▸ **The task**: Copy all entries exactly, and wherever an entry holds a picture, leave that picture out.

Images with localized body landmarks
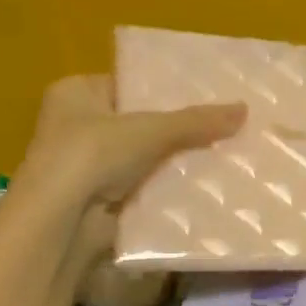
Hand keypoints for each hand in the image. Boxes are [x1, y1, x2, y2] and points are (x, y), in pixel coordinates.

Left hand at [16, 75, 245, 207]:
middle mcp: (76, 125)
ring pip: (145, 158)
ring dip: (175, 161)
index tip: (207, 96)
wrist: (61, 221)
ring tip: (224, 154)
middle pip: (140, 123)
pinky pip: (144, 187)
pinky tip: (205, 187)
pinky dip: (168, 189)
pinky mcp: (100, 200)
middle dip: (178, 129)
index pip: (130, 84)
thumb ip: (196, 120)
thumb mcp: (151, 129)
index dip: (167, 90)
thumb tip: (245, 110)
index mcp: (76, 93)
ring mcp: (86, 166)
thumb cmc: (92, 154)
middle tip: (223, 126)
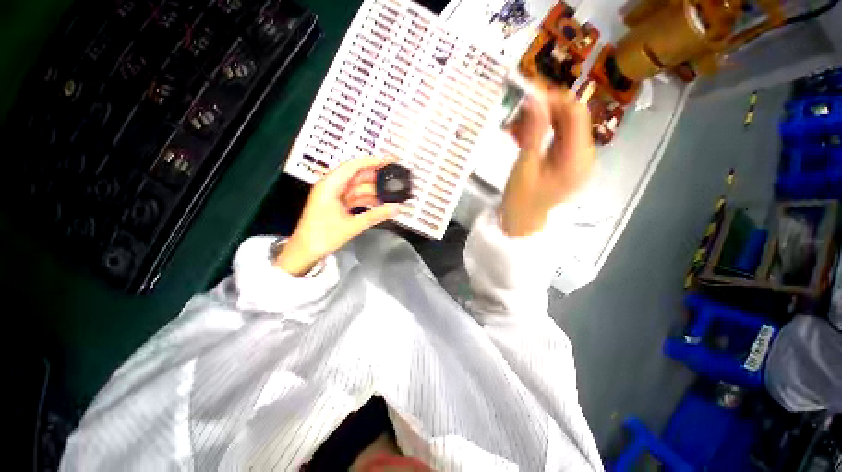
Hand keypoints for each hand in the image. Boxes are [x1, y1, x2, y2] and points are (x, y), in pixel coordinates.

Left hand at [275, 157, 400, 275]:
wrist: (304, 252)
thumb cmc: (323, 236)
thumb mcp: (352, 225)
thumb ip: (376, 215)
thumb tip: (397, 208)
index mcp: (330, 185)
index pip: (354, 166)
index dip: (373, 161)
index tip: (390, 161)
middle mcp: (332, 186)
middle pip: (357, 176)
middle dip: (376, 178)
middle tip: (395, 179)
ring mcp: (334, 195)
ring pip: (358, 188)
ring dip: (373, 191)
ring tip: (392, 193)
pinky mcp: (337, 204)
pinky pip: (355, 197)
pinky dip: (367, 200)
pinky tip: (380, 203)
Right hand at [501, 87, 594, 235]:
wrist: (522, 222)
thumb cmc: (521, 201)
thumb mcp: (524, 167)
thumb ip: (533, 132)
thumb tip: (534, 98)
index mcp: (576, 159)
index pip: (575, 113)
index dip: (554, 98)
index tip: (527, 95)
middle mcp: (584, 154)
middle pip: (571, 117)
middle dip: (544, 109)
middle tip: (515, 113)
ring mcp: (577, 157)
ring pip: (563, 125)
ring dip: (540, 120)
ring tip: (514, 127)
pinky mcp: (567, 160)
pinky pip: (557, 136)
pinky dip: (540, 131)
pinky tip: (521, 135)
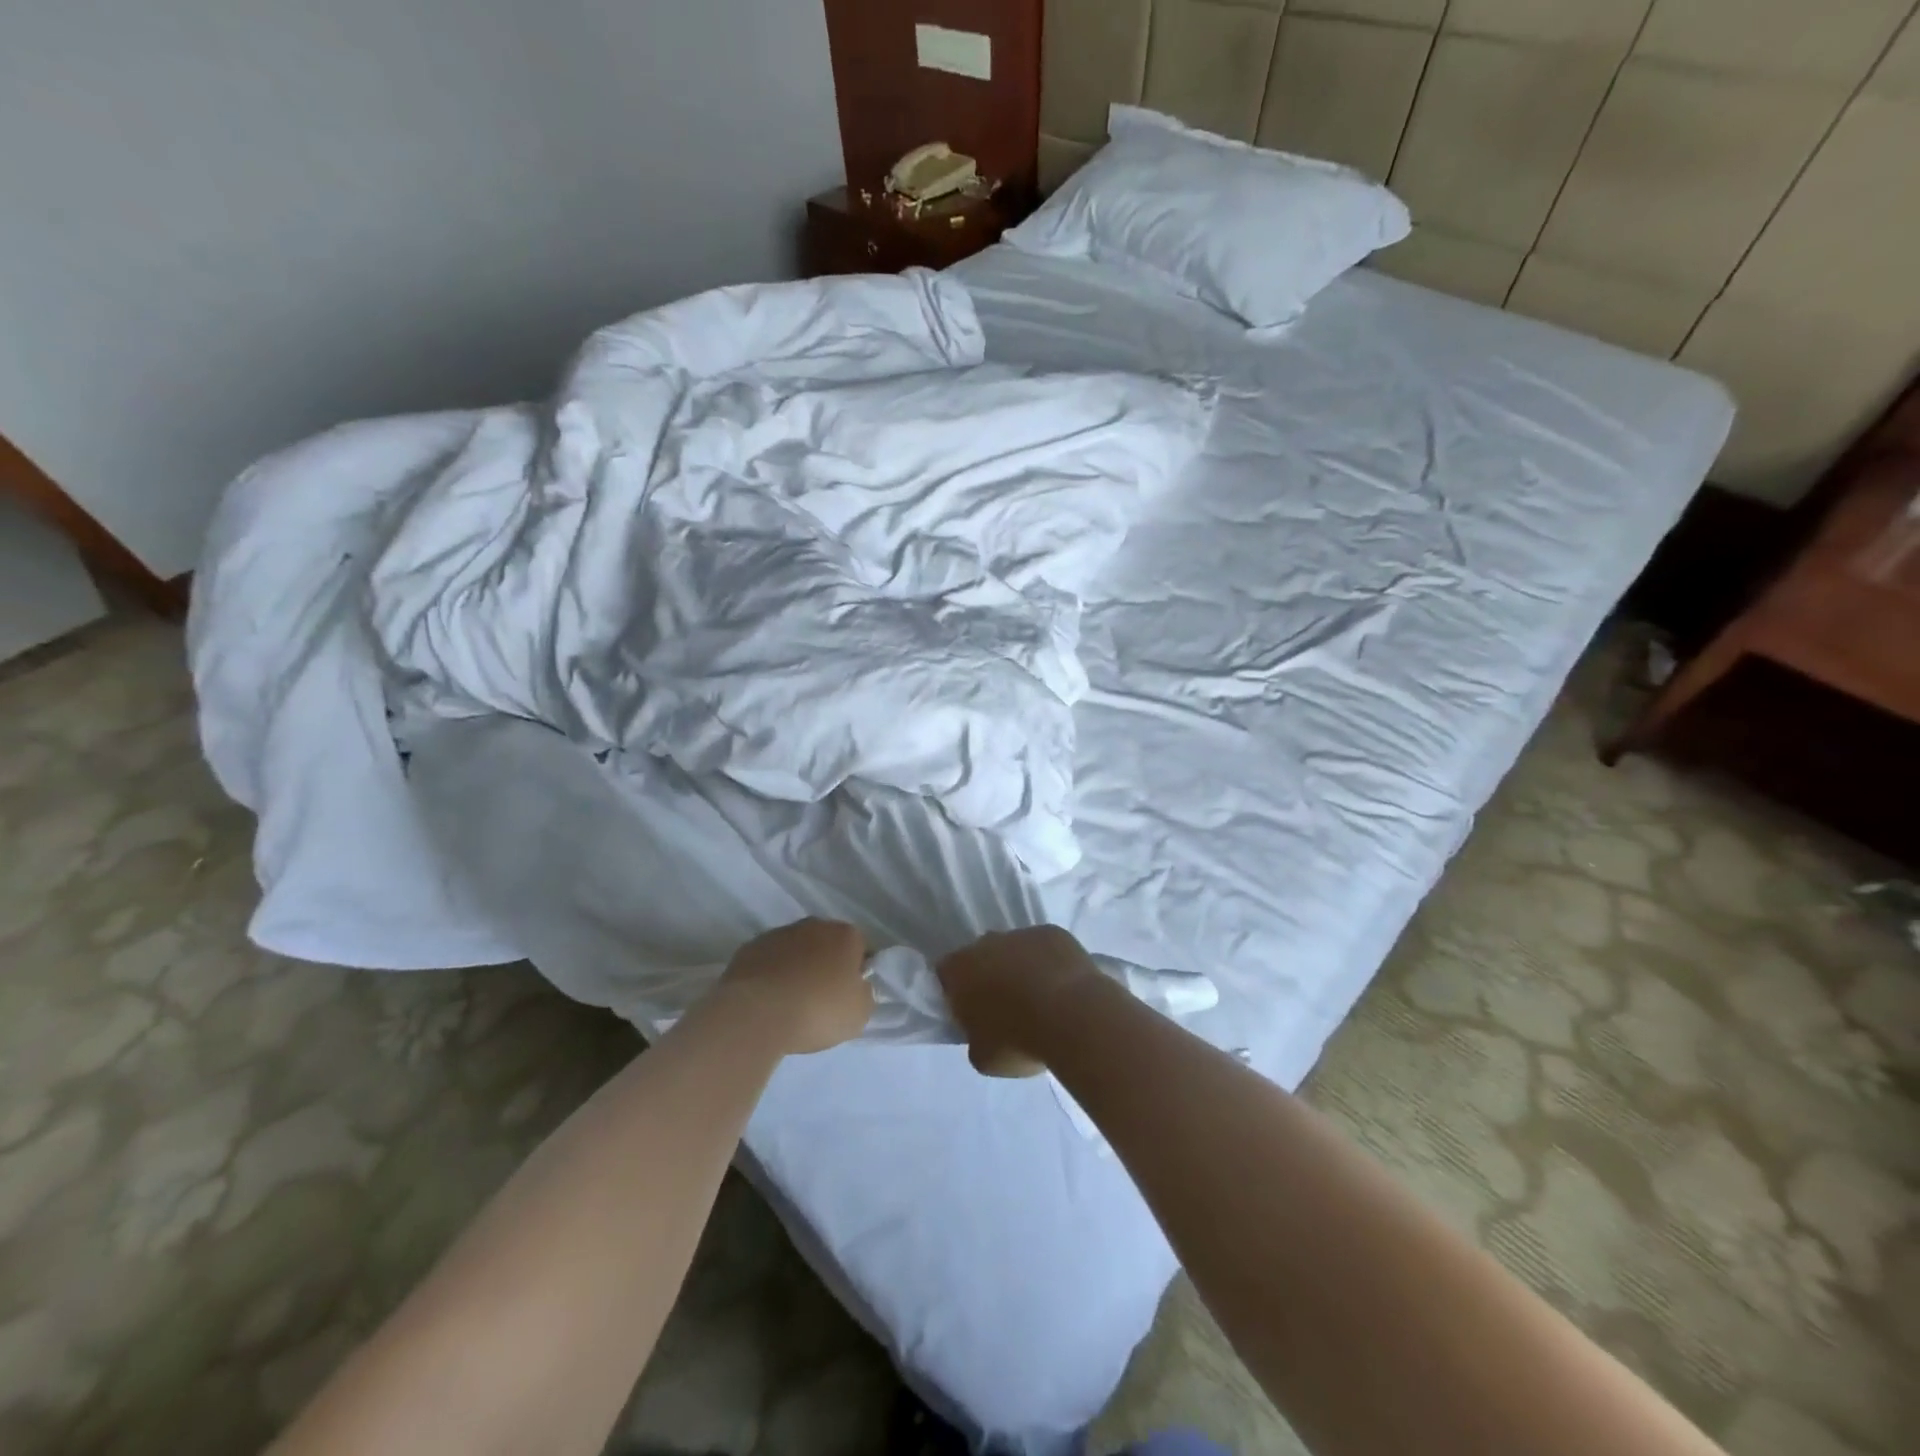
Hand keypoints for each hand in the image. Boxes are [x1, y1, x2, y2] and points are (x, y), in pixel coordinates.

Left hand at [716, 919, 872, 1055]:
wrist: (757, 1013)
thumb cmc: (818, 1010)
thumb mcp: (859, 1013)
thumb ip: (864, 994)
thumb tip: (856, 987)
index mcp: (845, 935)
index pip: (860, 947)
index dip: (857, 971)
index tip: (850, 994)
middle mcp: (814, 925)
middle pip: (827, 944)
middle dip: (826, 964)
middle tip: (821, 998)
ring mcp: (779, 934)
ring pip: (796, 949)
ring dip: (797, 967)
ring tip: (791, 1001)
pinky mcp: (749, 948)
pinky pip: (769, 960)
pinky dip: (771, 974)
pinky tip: (768, 999)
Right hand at [936, 926, 1105, 1077]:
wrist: (1071, 1016)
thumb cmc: (1018, 1039)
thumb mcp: (983, 1057)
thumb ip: (975, 1039)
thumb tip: (983, 1032)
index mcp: (959, 970)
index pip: (946, 973)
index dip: (956, 992)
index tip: (971, 1012)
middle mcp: (986, 943)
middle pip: (981, 956)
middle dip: (990, 976)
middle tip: (1007, 1007)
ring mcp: (1021, 933)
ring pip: (1015, 949)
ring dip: (1021, 968)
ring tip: (1042, 999)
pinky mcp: (1053, 932)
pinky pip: (1045, 947)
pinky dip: (1050, 962)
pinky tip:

▸ **Expected answer**:
Hand keypoints for each hand in the image. Boxes are [x1, y1, x2, y2] and points are (x, y), in pixel coordinates.

Left hand at [16, 75, 245, 207]:
middle mcp: (76, 125)
ring pip: (145, 158)
ring dip: (175, 161)
index tip: (207, 96)
wrist: (61, 221)
ring tip: (224, 154)
middle pip: (140, 123)
pinky pip: (144, 187)
pinky tip: (205, 187)
pinky dip: (168, 189)
pinky mcp: (100, 200)
middle dip: (178, 129)
index pip: (130, 84)
thumb ip: (196, 120)
thumb mcp: (151, 129)
index dip: (167, 90)
thumb tip: (245, 110)
index mcp: (76, 93)
ring mcp: (86, 166)
thumb cmc: (92, 154)
middle tip: (223, 126)
Hand keypoints for each hand in the image. Boxes are [x1, y1, x2, y2] and points are (x, y), in pixel coordinates.

Left hand at [275, 157, 400, 275]:
wrist: (304, 252)
thumb cmc: (323, 236)
thumb mcp: (352, 225)
thumb ip: (376, 215)
thumb tip: (397, 208)
index mcp: (330, 185)
index pip: (354, 166)
index dip: (373, 161)
index tip: (390, 161)
middle mcp: (332, 186)
middle pip: (357, 176)
middle dip: (376, 178)
middle tip: (395, 179)
ring mcp: (334, 195)
ring pip: (358, 188)
ring dip: (373, 191)
ring tip: (392, 193)
pinky mcp: (337, 204)
pinky pip: (355, 197)
pinky dip: (367, 200)
pinky tip: (380, 203)
Right hand at [501, 87, 594, 235]:
wrist: (522, 222)
thumb cmc: (521, 201)
thumb mcp: (524, 167)
thumb ip: (533, 132)
thumb tip: (534, 98)
index mcp: (576, 159)
index pip: (575, 113)
index dip: (554, 98)
index tip: (527, 95)
middle mcp: (584, 154)
middle pip: (571, 117)
middle dip: (544, 109)
middle tip: (515, 113)
ring mcp: (577, 157)
ring pip: (563, 125)
ring dip: (540, 120)
ring tip: (514, 127)
pinky mcp: (567, 160)
pinky pip: (557, 136)
pinky dip: (540, 131)
pinky tip: (521, 135)
Hand keypoints for each hand in the image. Boxes are [x1, y1, x2, y2] and points are (x, y), in pixel coordinates.

Left hand at [716, 919, 872, 1055]:
wrist: (757, 1013)
thumb cmc: (818, 1010)
thumb mcp: (859, 1013)
thumb ip: (864, 994)
thumb tip: (856, 987)
index mcp: (845, 935)
index pip: (860, 947)
index dip: (857, 971)
index tip: (850, 994)
middle mcp: (814, 925)
middle pip: (827, 944)
middle dip: (826, 964)
middle tip: (821, 998)
ring mcp: (779, 934)
ring pip: (796, 949)
ring dip: (797, 967)
ring tip: (791, 1001)
pinky mcp: (749, 948)
pinky pip: (769, 960)
pinky dip: (771, 974)
pinky tip: (768, 999)
Right hand at [936, 926, 1105, 1077]:
wrist: (1071, 1016)
thumb cmc: (1018, 1039)
thumb mcp: (983, 1057)
thumb ip: (975, 1039)
thumb tip: (983, 1032)
index mcp: (959, 970)
index pip: (946, 973)
index dip: (956, 992)
index tip: (971, 1012)
middle mcp: (986, 943)
middle pip: (981, 956)
middle dip: (990, 976)
middle tip: (1007, 1007)
ring mcp: (1021, 933)
ring pip: (1015, 949)
ring dip: (1021, 968)
ring tip: (1042, 999)
pinky mcp: (1053, 932)
pinky pip: (1045, 947)
pinky dip: (1050, 962)
pinky tip:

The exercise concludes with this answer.